* _PASSAGE EXTRAIT_:
==================================================
Une stagflation aggravée par l’inflation importée !

Alors que les chiffres traitant de l’inflation en Tunisie ne seront pas connus avant quelques semaines (voire plus) – en raison de la grève continue déclenchée au sein de l’INS (Institut national de la Statistique) – les données publiées cette semaine indiquent que l’inflation va en augmentant passant d’un record à un autre dans les différents pays occidentaux partenaires de la Tunisie.
Les prix à la consommation ont augmenté, dans la zone euro, à plus de 5,8 % au mois de février en rythme annuel (Eurostat). Aux États-Unis, cette augmentation atteint les 7,5% et va en augmentant.
L’inflation importée par des pays en développement, comme la Tunisie sera lourde de conséquences pour l’économie, s’ajoutant à une inflation locale déjà très galopante (6,6% en décembre). Le tout pour aggraver les crises et creuser déjà la stagflation en cours.
==================================================
* _EXTRAITS DE DONNÉES_:
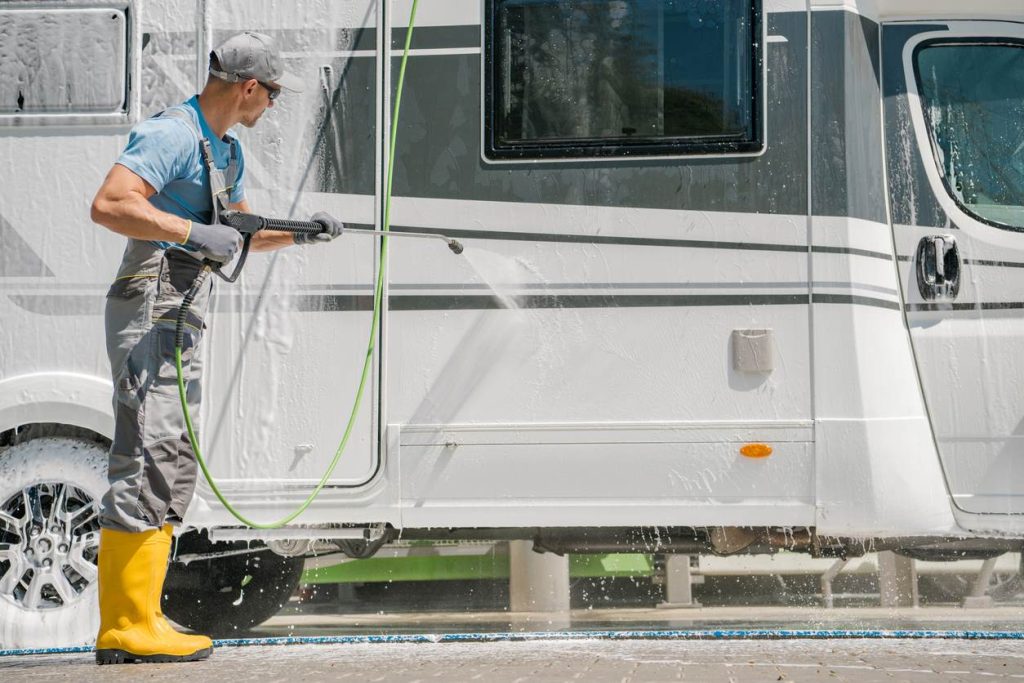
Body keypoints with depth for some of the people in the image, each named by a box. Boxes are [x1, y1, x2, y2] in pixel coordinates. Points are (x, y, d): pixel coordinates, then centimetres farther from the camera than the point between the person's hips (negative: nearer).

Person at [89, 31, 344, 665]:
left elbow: (241, 232, 32)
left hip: (183, 321, 11)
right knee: (149, 460, -13)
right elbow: (109, 205, -26)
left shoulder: (228, 150, 19)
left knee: (172, 468, 10)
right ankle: (126, 626, -14)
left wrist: (302, 233, 17)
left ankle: (137, 620, 13)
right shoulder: (172, 136, -14)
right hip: (151, 311, -11)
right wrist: (194, 233, -28)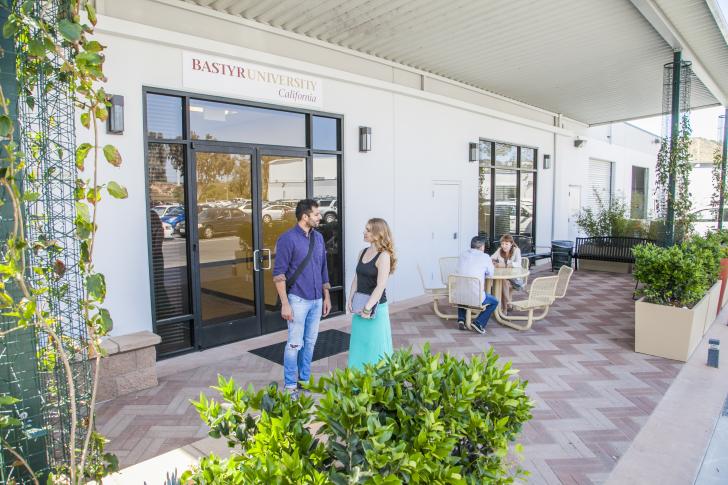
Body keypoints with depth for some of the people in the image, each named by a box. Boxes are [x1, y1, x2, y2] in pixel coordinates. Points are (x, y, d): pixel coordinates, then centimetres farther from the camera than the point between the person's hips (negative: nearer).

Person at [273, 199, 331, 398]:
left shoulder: (318, 238, 7)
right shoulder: (288, 238, -12)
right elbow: (279, 273, -13)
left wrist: (327, 296, 13)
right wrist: (285, 304, -16)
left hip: (316, 300, 6)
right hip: (298, 300, -6)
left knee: (310, 342, 14)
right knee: (295, 343, 1)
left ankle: (304, 380, 29)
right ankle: (290, 386, 16)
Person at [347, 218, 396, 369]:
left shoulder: (384, 256, -14)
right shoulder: (363, 252, 8)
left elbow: (380, 286, -19)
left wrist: (368, 308, -19)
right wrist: (350, 299, 3)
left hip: (376, 308, -7)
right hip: (360, 307, 7)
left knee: (375, 348, 3)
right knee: (359, 346, 16)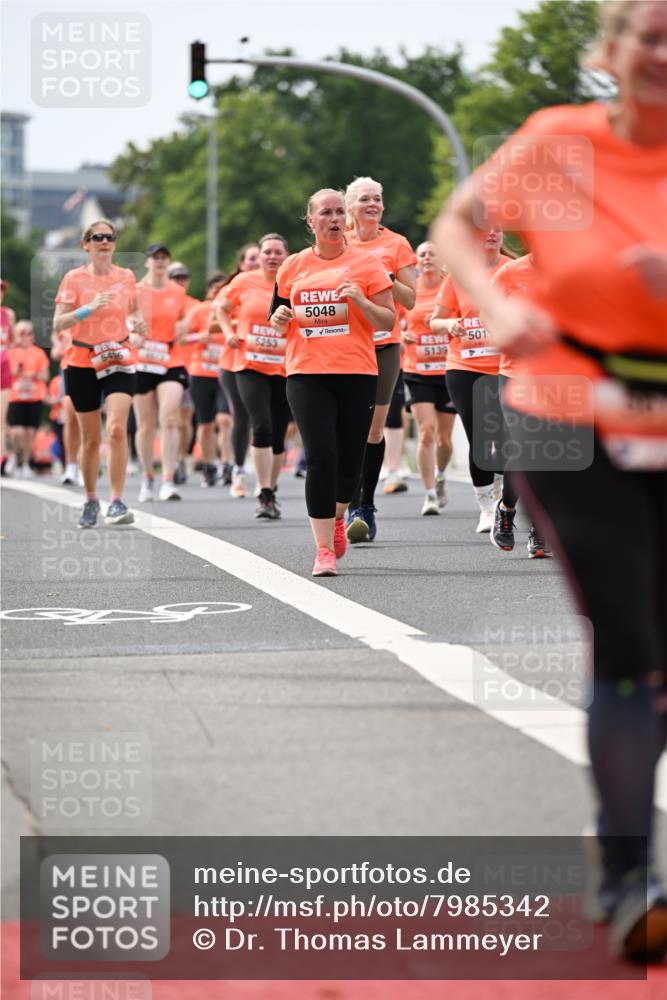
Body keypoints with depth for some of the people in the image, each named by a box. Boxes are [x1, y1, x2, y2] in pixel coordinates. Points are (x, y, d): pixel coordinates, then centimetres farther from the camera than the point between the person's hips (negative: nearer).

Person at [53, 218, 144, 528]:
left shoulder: (126, 276, 4)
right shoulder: (74, 278, -4)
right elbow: (58, 323, -11)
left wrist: (137, 323, -2)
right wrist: (89, 309, -25)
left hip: (118, 362, 1)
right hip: (82, 363, -1)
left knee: (117, 429, -18)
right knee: (90, 438, 5)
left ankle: (116, 502, -16)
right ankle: (91, 500, 23)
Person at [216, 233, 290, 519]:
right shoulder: (244, 282, 0)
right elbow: (222, 307, 16)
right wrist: (229, 332, 1)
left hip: (285, 369, 2)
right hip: (250, 367, -1)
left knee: (278, 435, 7)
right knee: (262, 426, -17)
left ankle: (272, 493, 25)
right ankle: (264, 496, -14)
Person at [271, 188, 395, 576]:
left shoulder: (366, 263, 3)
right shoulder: (294, 266, 10)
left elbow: (388, 321, 2)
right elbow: (282, 326, 21)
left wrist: (361, 301, -16)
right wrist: (280, 318, -2)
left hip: (357, 373, 0)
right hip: (307, 373, 0)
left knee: (350, 462, 4)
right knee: (321, 457, -12)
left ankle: (337, 517, 37)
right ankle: (324, 549, -9)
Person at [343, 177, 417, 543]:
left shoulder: (396, 245, 4)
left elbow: (411, 300, 2)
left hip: (384, 344, 0)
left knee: (374, 427, 3)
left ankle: (367, 505, 13)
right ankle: (354, 507, -11)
==================================================
* _TÂCHES ET EXERCICES_:
(a) Répondez aux questions suivantes à partir de l'article sur la stagflation en Tunisie :
(i) Pour quelle raison les chiffres de l'inflation en Tunisie ne seront-ils pas connus avant quelques semaines ?
(ii) Quel niveau l'augmentation des prix à la consommation atteint-elle aux États-Unis ?
(iii) À combien s'élevait l'inflation locale en Tunisie en décembre ?
(b) Relevez tous les pourcentages cités dans l'article sur la stagflation en Tunisie.
(c) Rédigez la suite de l'article sur la stagflation en Tunisie à partir de sa dernière phrase.

* _RÉPONSES NUMÉROTÉES_:
(a)
(i) En raison de la grève continue déclenchée au sein de l'INS (Institut national de la Statistique).
(ii) 7,5 %.
(iii) 6,6 %.

(b) 5,8 % ; 7,5 % ; 6,6 %

(c)
Cette incontournable importation de l’inflation se fera par plusieurs mécanismes. D’abord par les échanges commerciaux des biens et services, par le déplacement des hommes et des femmes (tourismes, milieux d’affaires, etc.), par les transferts des émigrés et par les changements dans les taux d’intérêt qui repartent à la hausse partout dans les pays occidentaux partenaires de la Tunisie.
L’inflation importée est aussi le produit direct des dévaluations monétaires, qui sont quasiment continues dans les pays à faible de taux de croissance, endettés et mal-gouvernés.
Le déclenchement de la guerre en Ukraine, les perturbations économiques liées au blocus économique qui étrangle la Russie et les incertitudes entourant ce contexte très volatile vont pousser l’indice des prix à la production, vers la hausse. Le choc va dans un premier temps se manifester par l’augmentation de l’indice des prix à la production. Ce dernier viendra ensuite impacter l’indice des prix à la consommation. Tout sera plus couteux, et les consommateurs trinquent en conséquence.

 Flambée des cours de l’énergie
L’emballement des prix de l’énergie (pétrole, gaz, électricité, etc.) explique en grande partie cette hausse générale des prix à la consommation. En Europe, les prix de l’énergie se sont envolés de 31,7 % sur un an en février. L’énergie constitue un intrant majeur dans les divers secteurs de l’économie.
Toujours en Europe, la hausse des prix de l’alimentation s’est accélérée le mois dernier, à 4,1 %. Tout comme celle des prix des biens industriels, à 3,5 %. La hausse des prix concerne aussi les services (2,5 % après 2,3 %).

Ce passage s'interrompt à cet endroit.